**BRIEF**
Find the lines of data that contain the string "none", then list them.

**EXTRACTED MATERIAL**
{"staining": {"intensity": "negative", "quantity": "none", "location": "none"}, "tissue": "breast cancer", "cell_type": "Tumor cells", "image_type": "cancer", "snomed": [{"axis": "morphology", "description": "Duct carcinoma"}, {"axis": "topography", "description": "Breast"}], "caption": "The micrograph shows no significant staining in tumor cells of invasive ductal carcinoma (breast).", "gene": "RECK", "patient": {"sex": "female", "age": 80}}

--

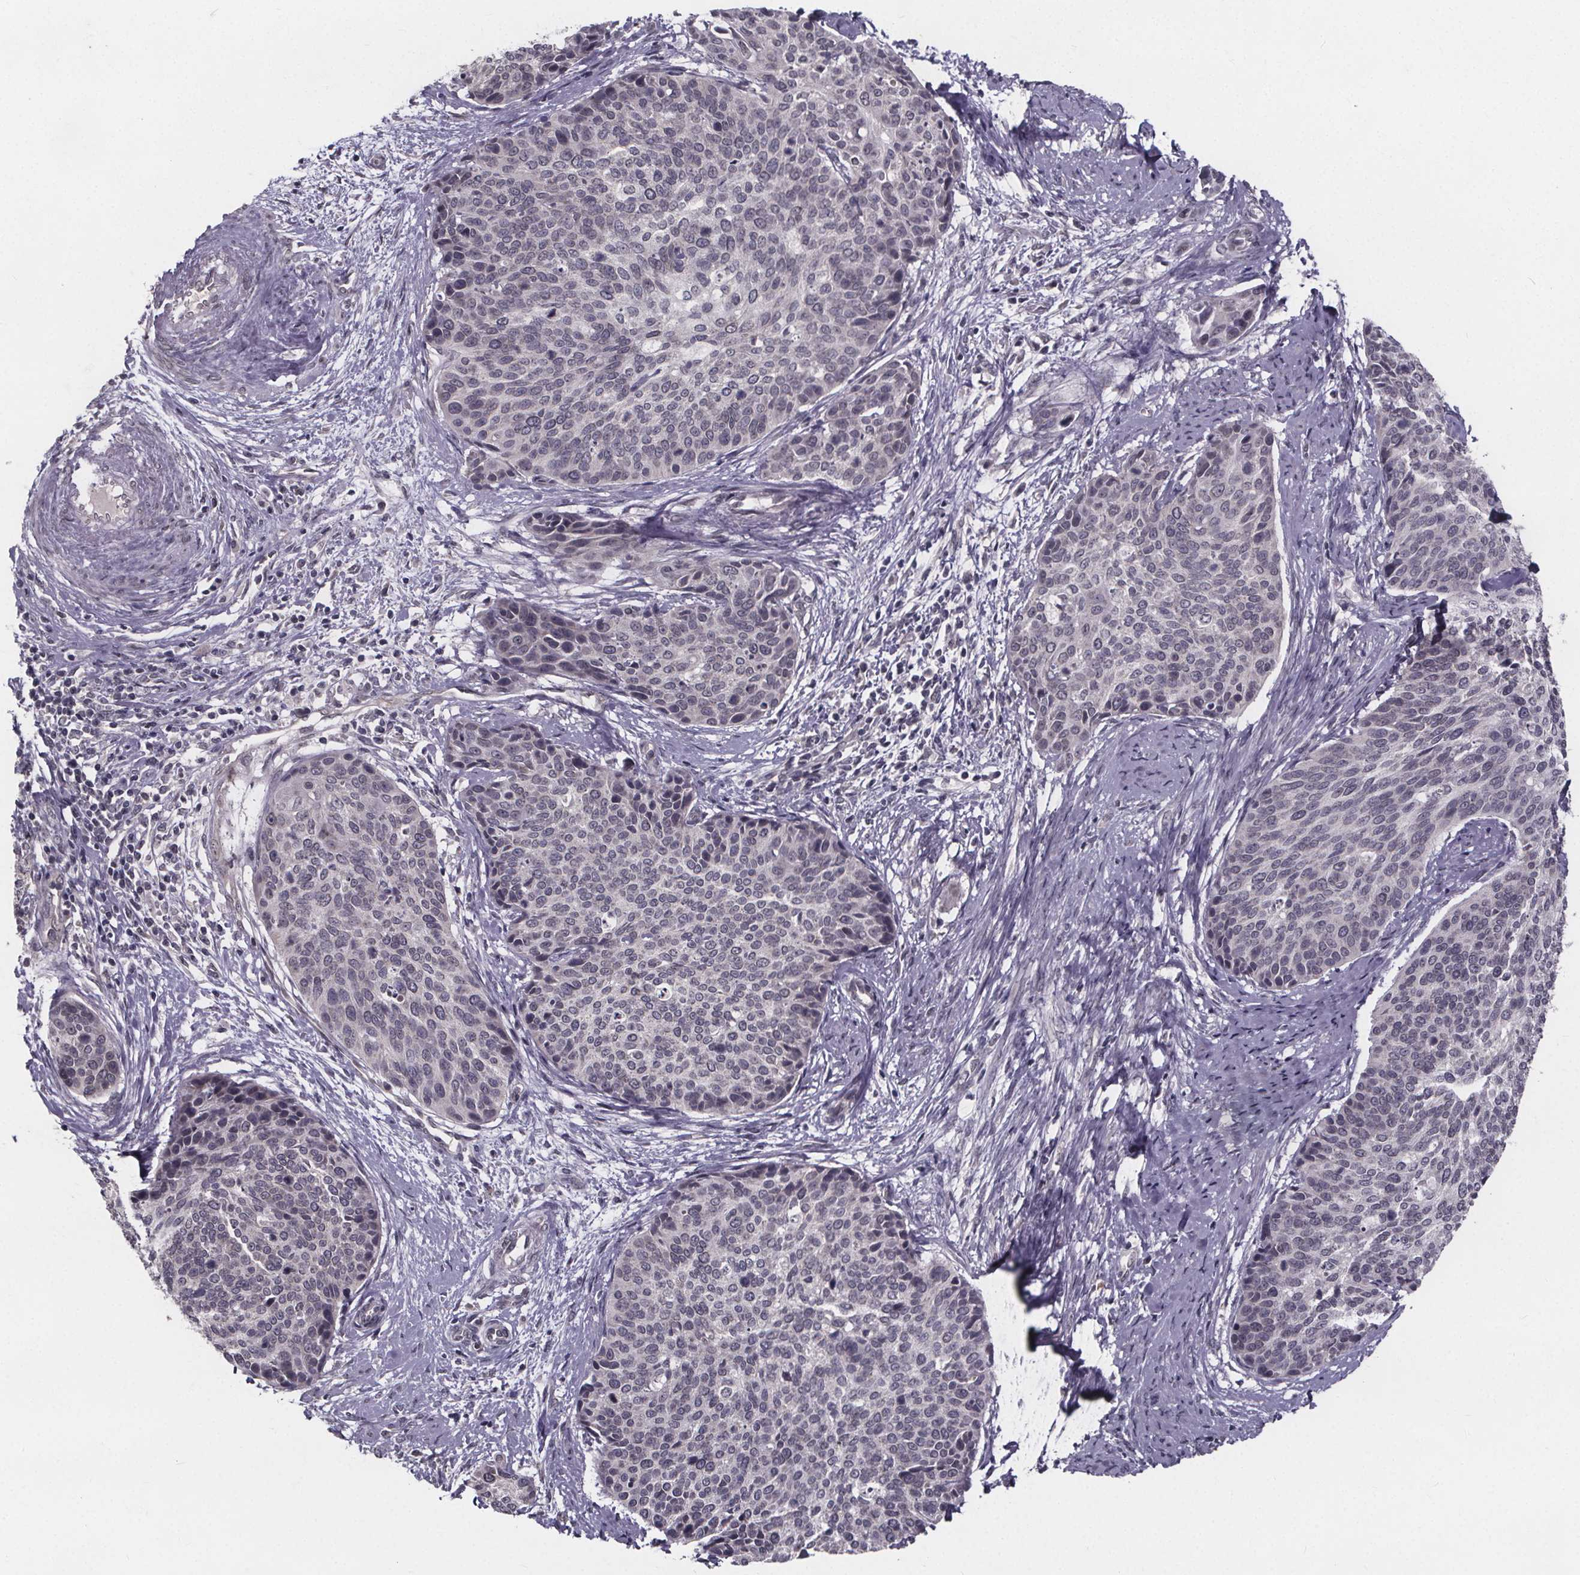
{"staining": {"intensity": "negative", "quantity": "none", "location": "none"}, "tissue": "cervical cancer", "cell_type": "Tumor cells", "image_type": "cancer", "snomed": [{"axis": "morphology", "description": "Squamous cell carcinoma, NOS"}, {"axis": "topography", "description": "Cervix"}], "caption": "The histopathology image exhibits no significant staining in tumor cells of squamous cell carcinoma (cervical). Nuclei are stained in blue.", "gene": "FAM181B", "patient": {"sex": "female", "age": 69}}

...

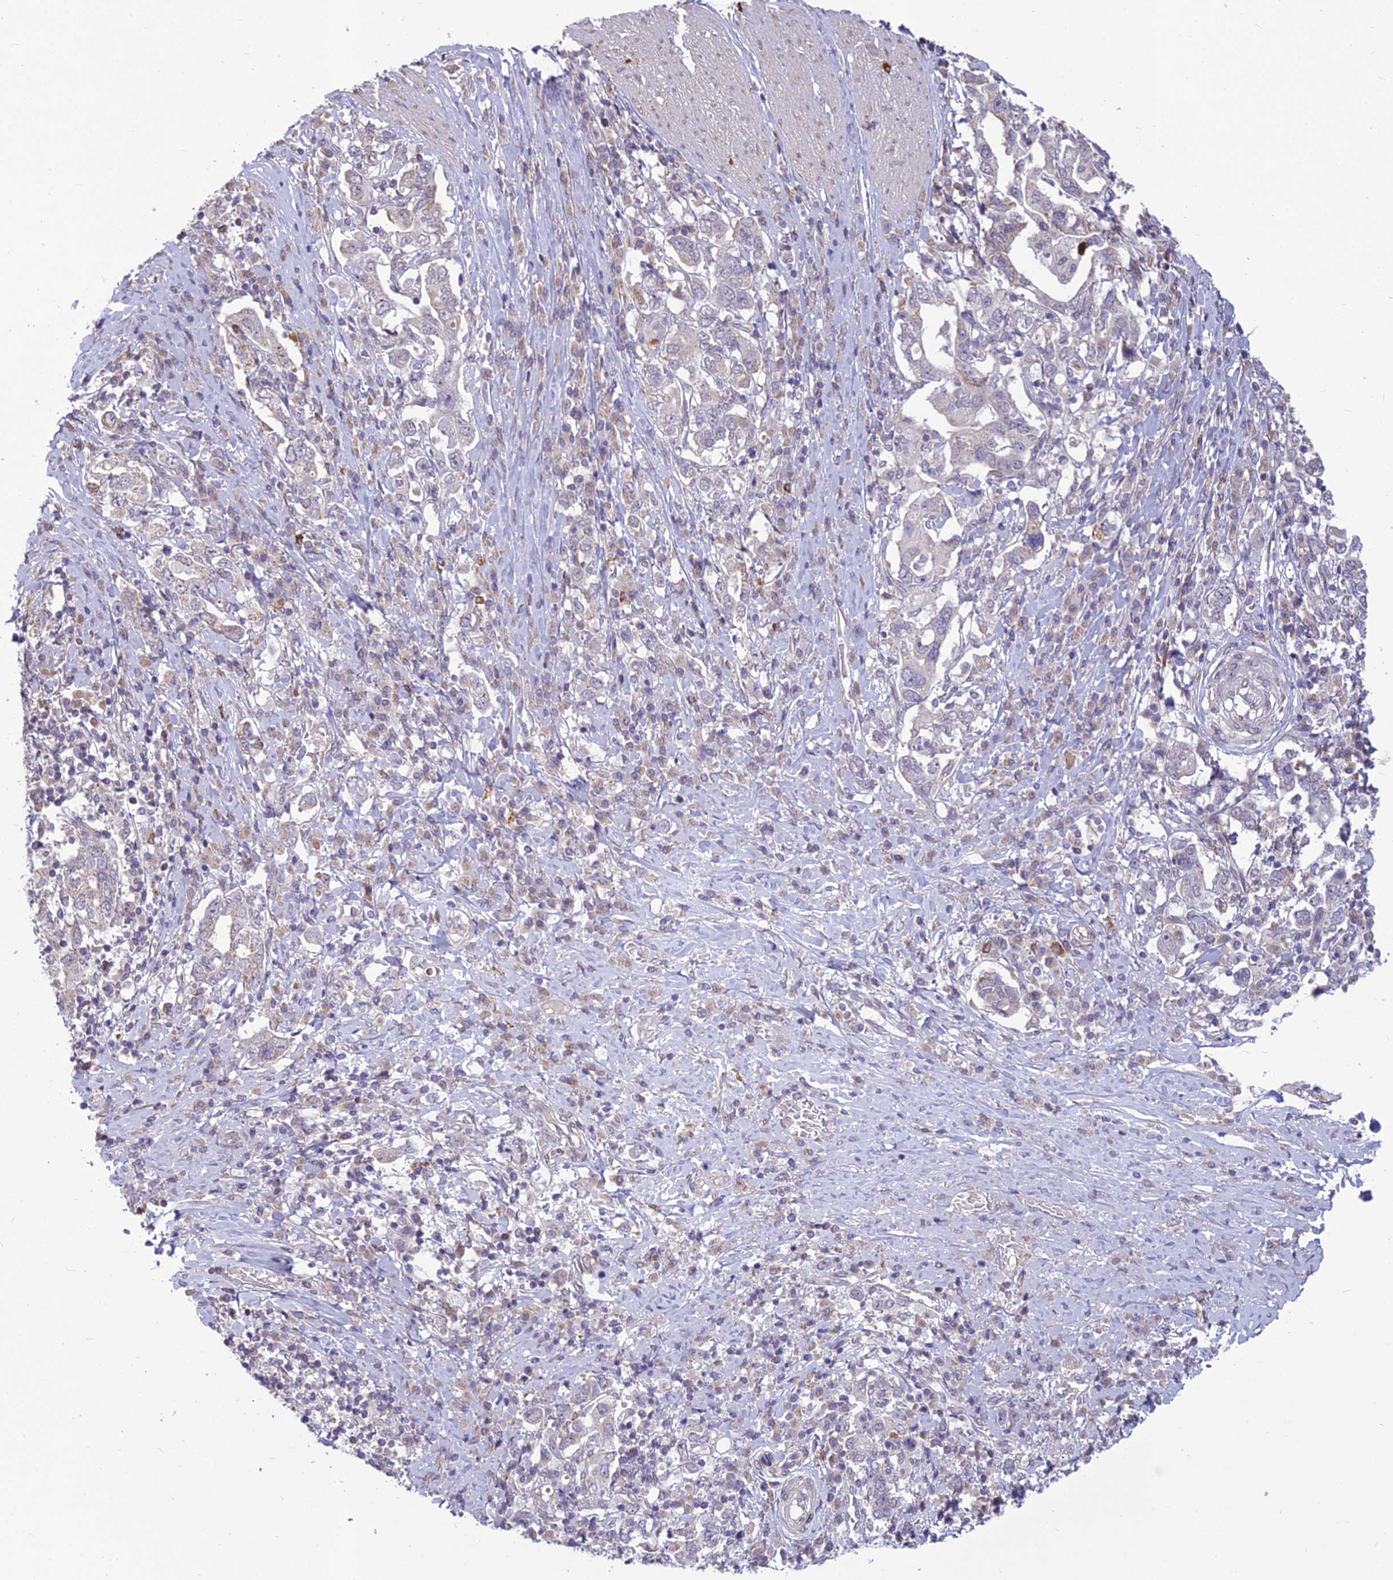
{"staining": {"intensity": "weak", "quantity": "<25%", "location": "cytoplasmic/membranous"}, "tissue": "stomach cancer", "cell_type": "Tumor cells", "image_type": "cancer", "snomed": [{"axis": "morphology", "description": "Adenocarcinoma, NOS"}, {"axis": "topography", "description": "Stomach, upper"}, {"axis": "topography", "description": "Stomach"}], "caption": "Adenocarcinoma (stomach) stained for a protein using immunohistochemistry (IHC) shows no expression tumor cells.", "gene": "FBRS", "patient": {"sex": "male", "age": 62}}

**YOUR SOLUTION**
{"staining": {"intensity": "negative", "quantity": "none", "location": "none"}, "tissue": "breast cancer", "cell_type": "Tumor cells", "image_type": "cancer", "snomed": [{"axis": "morphology", "description": "Duct carcinoma"}, {"axis": "topography", "description": "Breast"}], "caption": "The micrograph shows no significant staining in tumor cells of invasive ductal carcinoma (breast).", "gene": "RECK", "patient": {"sex": "female", "age": 80}}
{"staining": {"intensity": "negative", "quantity": "none", "location": "none"}, "tissue": "cervical cancer", "cell_type": "Tumor cells", "image_type": "cancer", "snomed": [{"axis": "morphology", "description": "Squamous cell carcinoma, NOS"}, {"axis": "topography", "description": "Cervix"}], "caption": "The histopathology image exhibits no significant staining in tumor cells of squamous cell carcinoma (cervical). Nuclei are stained in blue.", "gene": "FAM181B", "patient": {"sex": "female", "age": 69}}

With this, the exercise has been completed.